The following graph was taken from a real experiment and shows how stock mask computation tends to degrade as pool4 reaches exhaustion:

Fig.6 - Natural algorighm 3 performance degradation

The horizontal axis represents the number of pool4 addresses that are “taken” by some BIB/session entry.

The vertical axis can be thought as the “slowness” of the algorithm. You want this number to be as low as possible.

It is important to highlight that the horizontal axis does not represent time. Sessions (and therefore BIB entries) time out over time, which means that “Number of transport addresses already borrowed from pool4” goes up and down depending on how many simultaneous connections are being translated by the NAT64 at a time. New connections push the graph towards the right, while closing connections push it towards the left. This means that, if your pool4 size is somewhat larger than your connection population, you will remain comfortably on the left side on the graph. Meaning, the algorithm will never become slow.

Just for a bit of context, most of the connections I see while analyzing traffic are HTTP. While those are many, they are also very short-lived. Most of these connections are initiated and then closed instantly, and then they time out after 4 minutes by default.

Through most of the run, and due to the random nature of F(), masks tend to be allocated uniformly across the pool4 domain and collision (which causes the algorithm to iterate) is therefore unlikely. The algorithm rarely needs to iterate more than very few times.

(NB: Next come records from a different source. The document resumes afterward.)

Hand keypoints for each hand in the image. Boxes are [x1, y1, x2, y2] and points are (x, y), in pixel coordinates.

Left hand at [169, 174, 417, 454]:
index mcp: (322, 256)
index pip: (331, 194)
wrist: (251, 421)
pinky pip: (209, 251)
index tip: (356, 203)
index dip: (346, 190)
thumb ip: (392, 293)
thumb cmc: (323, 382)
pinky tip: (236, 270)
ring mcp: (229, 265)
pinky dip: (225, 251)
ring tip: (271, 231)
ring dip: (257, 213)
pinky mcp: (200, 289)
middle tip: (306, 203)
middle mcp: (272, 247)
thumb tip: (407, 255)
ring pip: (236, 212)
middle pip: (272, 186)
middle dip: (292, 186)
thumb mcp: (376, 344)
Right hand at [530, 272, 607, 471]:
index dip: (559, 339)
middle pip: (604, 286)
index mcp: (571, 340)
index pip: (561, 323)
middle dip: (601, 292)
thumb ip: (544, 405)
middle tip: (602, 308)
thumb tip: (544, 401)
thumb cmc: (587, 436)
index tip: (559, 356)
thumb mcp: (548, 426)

As pool4 reaches exhaustion, the number of collision rapidly increases until it reaches pool4’s size. From this point onwards, no masks can be allocated but the algorithm keeps doing full traversals.

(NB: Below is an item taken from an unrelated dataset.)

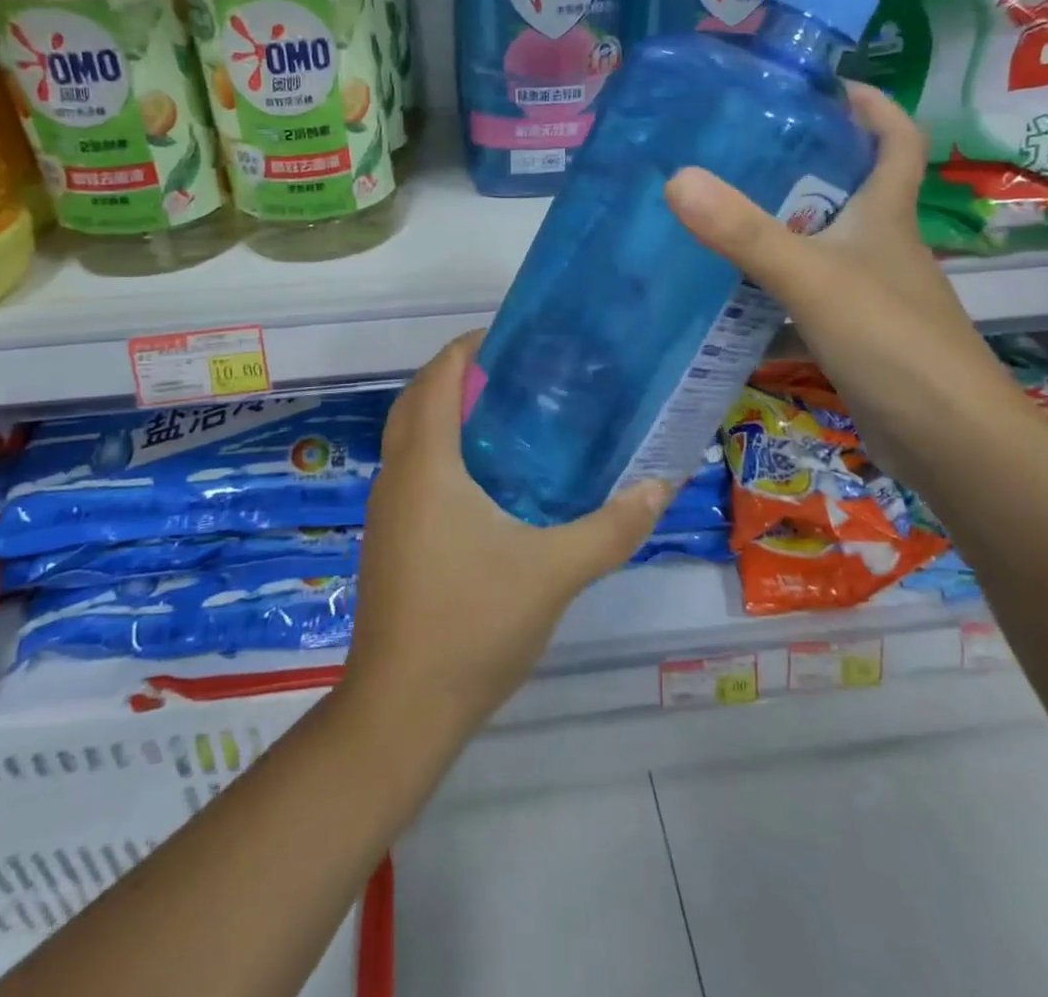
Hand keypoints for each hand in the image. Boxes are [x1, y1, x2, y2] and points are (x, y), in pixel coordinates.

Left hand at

With this in mind, an attacker might try to overwhelm Jool by flooding traffic specifically designed to yield a large number of BIB entries.

The Max Iterations column is an artificial limit to the amount of times Jool will iterate before deeming the transport address infeasible to compute. This will effectively prevent the graph from spiking, at the cost of being unable to compute some BIB entries when pool4 is about to be exhausted. This is deemed an acceptable tradeoff because BIB entries cannot be created when pool4 is completely exhausted anyway, so at this level of traffic some connections are expected to be dropped in the first place.

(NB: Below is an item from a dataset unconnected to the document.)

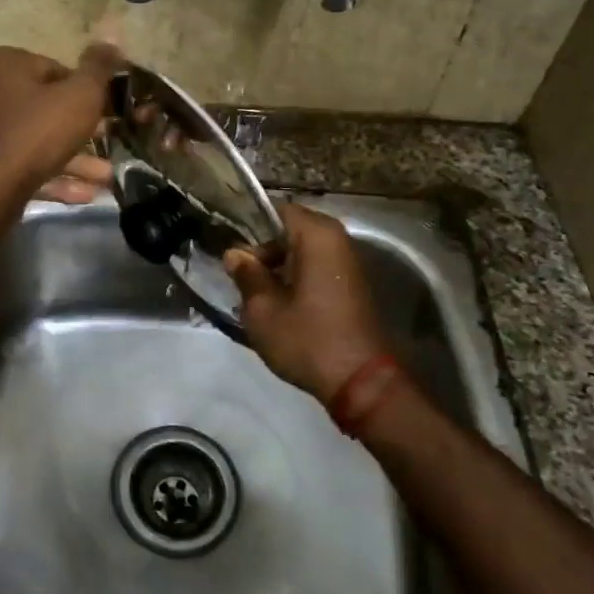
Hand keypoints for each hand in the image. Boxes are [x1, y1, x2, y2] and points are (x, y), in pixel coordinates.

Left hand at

The following graph is a result of the same experiment as the previous one, except the iteration limit has been capped at 4096: (Notice the scale of the Y axis)

Fig.7 - Capped algorighm 3 performance degradation

Max Iterations does not prevent an attacker from exhausting pool4; it only prevents the NAT64 from hogging up the entire CPU when it’s being attacked or exhausted.

If the drawbacks of Max Iterations to not seem reasonable to you, another way to minimize the effects of the spike would be to keep pool4 very small. If your pool4 has 16 addresses, and almost 64k ports per address, then on the peak of the graph the local v4 address computation takes almost 16 times 64k iterations per new connection. If you only had, say, 1 address, that’d be 64k iterations. And so on. Of course, this solution is hardly viable if you need to serve a large amount of v6 clients.

The solution will be somewhat more viable if you throw Mark into the mix. The reason for this is that pool4 entries wearing different marks are basically members of different pools (implementation-wise), so if you have this pool4, for example:

Mark	Protocol	Max Iterations	Transport Addresses
0	TCP	1024 (auto)	192.0.2.1#(1-65535)
1	TCP	1024 (auto)	192.0.2.2#(1-65535)
2	TCP	1024 (auto)	192.0.2.3#(1-65535)
3	TCP	1024 (auto)	192.0.2.4#(1-65535)

Then the peak of the graph will be 65535 for any connection (as opposed to 4 times 65535). This would have the added benefit that, if one of your users is attacking you, he or she will only mess up their own pool4 and not affect everyone else.

Ironically, another solution would be to keep pool4 as big as possible. This is because, again, if your pool4 size is somewhat larger than your connection population, you will remain comfortably on the left side on the graph. I suppose that, if you fear an attack, you could always filter users that are opening abnormal numbers of connections.